For disk space analysis and file classification operations, which mostly require to read directory structures from a NAS storage device, the newly released RedHat Enterprise Linux v7.0 is up to 4.2% faster compared to the last stable RedHat Enterprise Linux version 6.5. 

CentOS 6.5 vs. CentOS 7.0 NAS Performance Duplicate Files Search

For duplicate files search operations, which require a large number of random read operations, the newly released RedHat Enterprise Linux v7.0 is up to 7.6% faster compared to the last stable RedHat Enterprise Linux version 6.5. 

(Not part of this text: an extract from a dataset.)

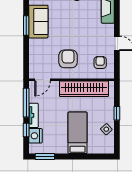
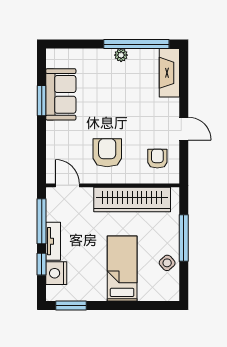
door: (43, 80) -> (67, 185), swing flipped
window: (117, 113) -> (184, 238), width x2.17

CentOS 6.5 vs. CentOS 7.0 NAS Performance File Delete Operations

For file delete operations, the newly released RedHat Enterprise Linux v7.0 is 11.9% slower compared to the last stable RedHat Enterprise Linux version 6.5.
Conclusions:
  • RedHat Enterprise Linux v7.0 - the newly released version of RedHat Enterprise Linux significantly improves the performance of all types of file read operations, disk space analysis operations and duplicate files search operations. On the other hand, random file write operations, especially for large numbers of small files, and file delete operations are slower than in the last stable version of RedHat Enterprise Linux 6.5.
  • RedHat Enterprise Linux v6.5 - the last stable version of RedHat Enterprise Linux 6.5 still delivers superior performance for random file write operations and file delete operations, but for users requiring faster file read and/or file analysis operations it is highly recommended to upgrade to the newly released RedHat Enterprise Linux version 7.
* This performance review has been prepared for information purposes only and we strongly advise you to make your own performance evaluations using your specific hardware components and datasets.